Granulicatella adjacens is part of the normal flora of the mouth, bowels, and genitourinary system, and is known to be responsible for culture-negative infective endocarditis.1,2 Due to its difficulty to grow in usual culture media and its resistance to many antibiotics, the diagnosis and treatment of this pathogen are a challenge for the clinician.3
An 86 year-old man, with a history of aortic stenosis treated with percutaneous implantation of an aortic valve prosthesis, presented to the emergency room complaining of interscapular pain and palpable purpura of the lower limbs for the preceding 15 days. Vital signs revealed a temperature of 36.5°C and a blood pressure of 140/90mmHg. The blood panel showed an acute kidney injury (serum creatinine 5.42mg/dL, urea 208mg/dL). Other findings were serum calcium 7.9mg/dL, C-reactive protein 6.6mg/dL, and N-terminal proBNP 53950 ng/dL. He had an active urinalysis, with granular and red blood cell casts, a large amount of dysmorphic erythrocytes, and 1 gram of proteinuria per day. A renal ultrasound showed kidneys of normal size and echogenicity. A computed tomography (CT) was performed to rule out aortic pathology, revealing some degree of heart failure. Immunoassays were negative for p-ANCA, c-ANCA, and anti-glomerular basement membrane antibodies.

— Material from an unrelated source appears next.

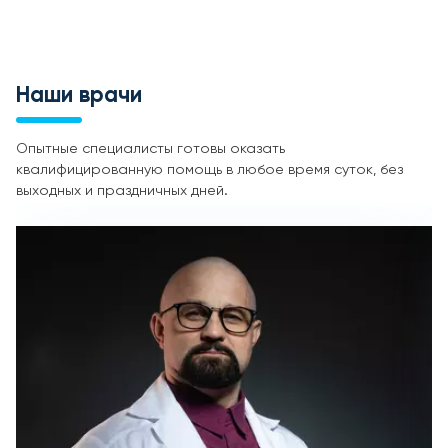
Наши врачи
Опытные специалисты готовы оказать
квалифицированную помощь в любое время суток, без
выходных и праздничных дней.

Complement C3 levels were low (51.1mg/dL) while complement C4 levels were normal (17mg/dL). Blood cultures showed chains of Gram-positive cocci, later identified as Granulicatella adjacens, and transthoracic echocardiography revealed a lesion suspicious of vegetation on the prosthetic aortic valve. A primary oral focus was suspected, and an infection of the second lower right molar was confirmed. The tooth was surgically removed.

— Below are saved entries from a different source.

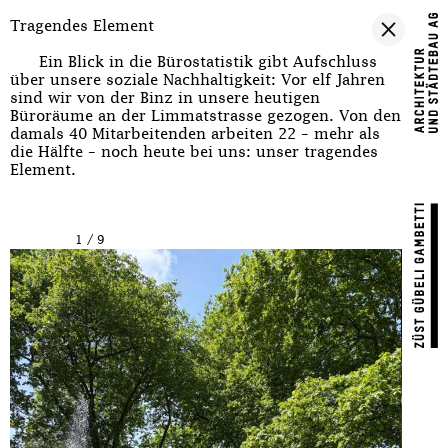
Tragendes Element
Ein Blick in die Bürostatistik gibt Aufschluss
über unsere soziale Nachhaltigkeit: Vor elf Jahren
sind wir von der Binz in unsere heutigen
Büroräume an der Limmatstrasse gezogen. Von den
damals 40 Mitarbeitenden arbeiten 22 – mehr als
die Hälfte – noch heute bei uns: unser tragendes
Element.
1
/
9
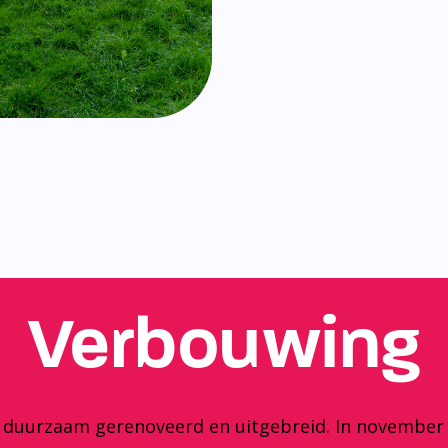
Verbouwing
y duurzaam gerenoveerd en uitgebreid. In november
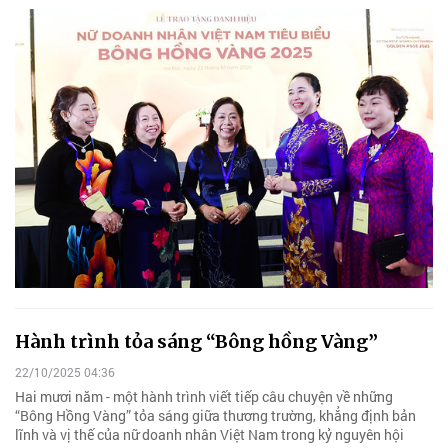
Hành trình tỏa sáng “Bông hồng Vàng”
22/10/2025 04:36
Hai mươi năm - một hành trình viết tiếp câu chuyện về những
“Bông Hồng Vàng” tỏa sáng giữa thương trường, khẳng định bản
lĩnh và vị thế của nữ doanh nhân Việt Nam trong kỷ nguyên hội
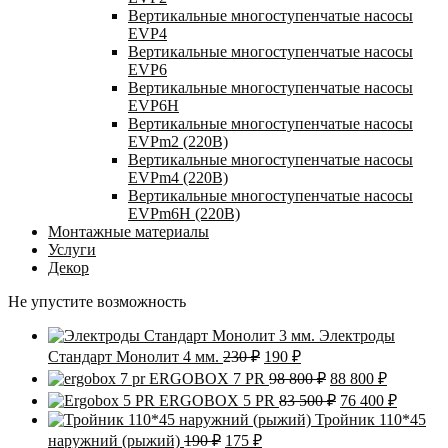
Вертикальные многоступенчатые насосы
EVP4
Вертикальные многоступенчатые насосы
EVP6
Вертикальные многоступенчатые насосы
EVP6Н
Вертикальные многоступенчатые насосы
EVPm2 (220В)
Вертикальные многоступенчатые насосы
EVPm4 (220В)
Вертикальные многоступенчатые насосы
EVPm6Н (220В)
Монтажные материалы
Услуги
Декор
Не упустите возможность
Электроды
Первоначальная
Текущая
Стандарт Монолит 4 мм.
230
₽
190
₽
цена
цена:
Первоначальная
Текущая
ERGOBOX 7 PR
98 800
₽
88 800
₽
составляла
190 ₽.
цена
цена:
Первоначальна
Текуща
ERGOBOX 5 PR
83 500
₽
76 400
₽
230 ₽.
составляла
88
цена
цена:
Тройник 110*45
98
800 ₽.
составляла
76
Первоначальная
Текущая
наружний (рыжий)
190
₽
175
₽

The patient was started empirically on intravenous daptomycin at a dose of 10mg/Kg/48h, and later was de-escalated to ceftriaxone due to antibiogram results. Control blood cultures were negative two days after initiation of therapy, which was maintained for six weeks; surgical approach was dismissed due to age, comorbidities, and the patient's desires. Renal function did not improve, but kidney biopsy could not be carried out because the patient was anemic and thrombocytopenic, and finally, the patient was started on chronic hemodialysis. Although discharged from hospital after an initial good evolution, the patient died three months later due to an Enteroccocus spp. sepsis related to the permanent catheter.
Acute kidney injury occurs in about 30% of the cases of infective endocarditis. There can be many causes, mainly prerenal and/or intrinsic involvement of the kidney. When there is parenchymatous injury, it can occur due to glomerular causes (membranoproliferative, crescentic, or acute post-infectious glomerulonephritis), tubulointerstitial nephritis (such as acute tubular necrosis or acute immuno-allergic interstitial nephritis) or vascular disease (renal infarctation, abscesses). In many cases, renal involvement goes unnoticed.4
To the best of our knowledge, many cases of G. adjacens infective endocarditis have been published, but this is the first one on a percutaneously implanted prosthesis.5,6
Conflict of interestAll authors declare to have no conflict of interest.